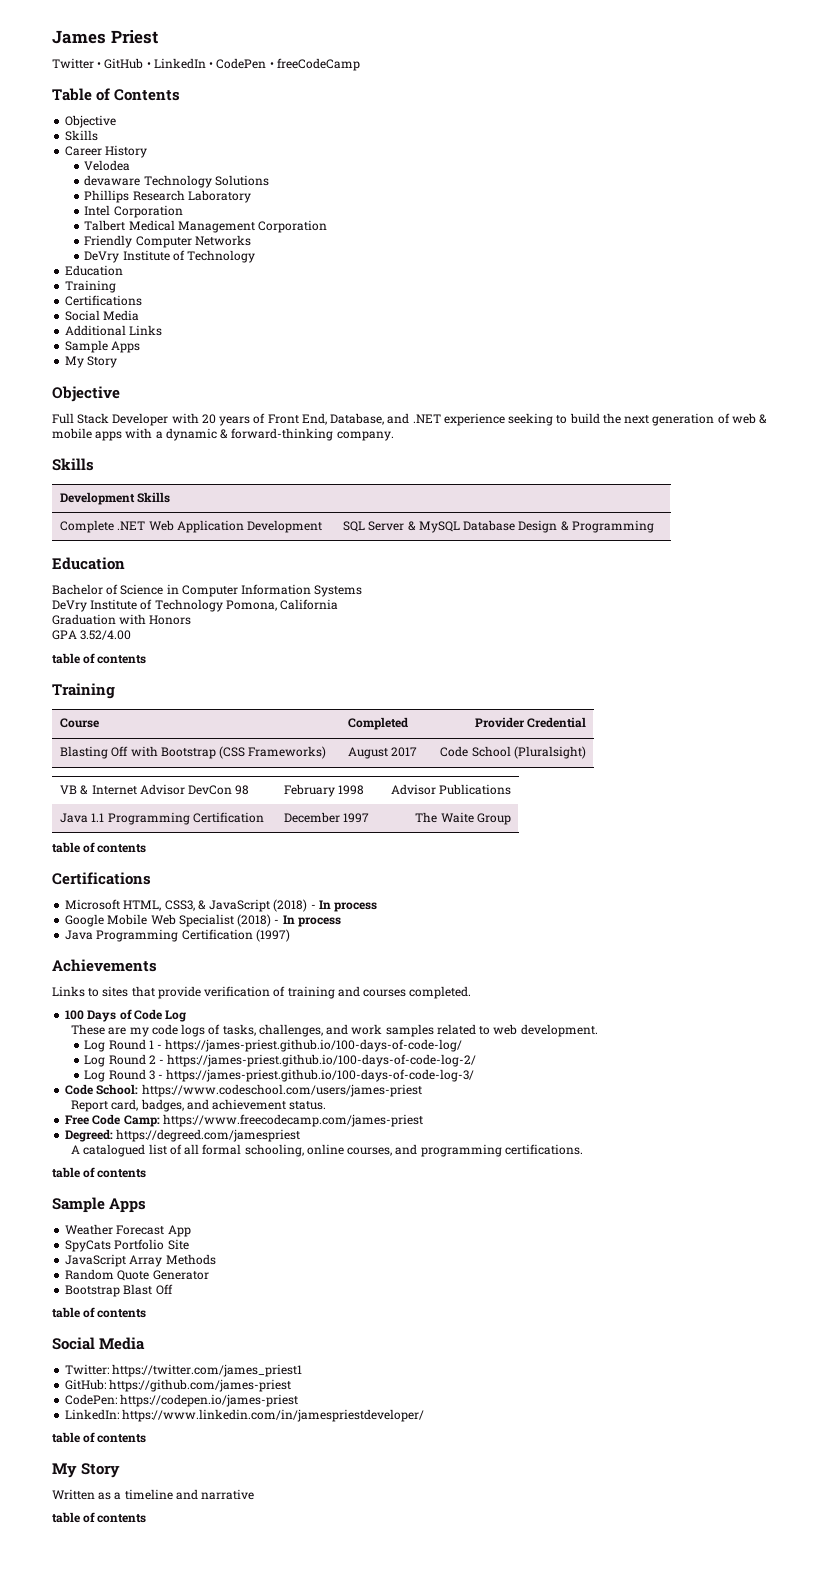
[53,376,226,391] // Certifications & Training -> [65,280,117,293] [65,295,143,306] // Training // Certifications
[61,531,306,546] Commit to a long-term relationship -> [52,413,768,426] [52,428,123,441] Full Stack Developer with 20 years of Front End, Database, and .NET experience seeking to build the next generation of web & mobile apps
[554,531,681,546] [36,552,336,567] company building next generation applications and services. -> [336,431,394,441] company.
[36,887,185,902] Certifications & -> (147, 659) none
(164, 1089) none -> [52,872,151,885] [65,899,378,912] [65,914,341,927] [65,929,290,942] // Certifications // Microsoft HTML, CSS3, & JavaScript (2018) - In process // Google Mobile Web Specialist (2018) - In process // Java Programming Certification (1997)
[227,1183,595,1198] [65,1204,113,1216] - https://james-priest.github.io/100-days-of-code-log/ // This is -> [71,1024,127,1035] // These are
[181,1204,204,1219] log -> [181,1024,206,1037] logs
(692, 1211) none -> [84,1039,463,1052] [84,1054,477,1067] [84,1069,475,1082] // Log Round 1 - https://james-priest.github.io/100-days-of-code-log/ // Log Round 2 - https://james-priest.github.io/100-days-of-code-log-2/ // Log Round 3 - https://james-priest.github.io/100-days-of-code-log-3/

++++++

#### Work request
Go through the entries above, and wherever a line holds the word "days", copy that line.

#### The completed task
[227,1183,595,1198] [65,1204,113,1216] - https://james-priest.github.io/100-days-of-code-log/ // This is -> [71,1024,127,1035] // These are
(692, 1211) none -> [84,1039,463,1052] [84,1054,477,1067] [84,1069,475,1082] // Log Round 1 - https://james-priest.github.io/100-days-of-code-log/ // Log Round 2 - https://james-priest.github.io/100-days-of-code-log-2/ // Log Round 3 - https://james-priest.github.io/100-days-of-code-log-3/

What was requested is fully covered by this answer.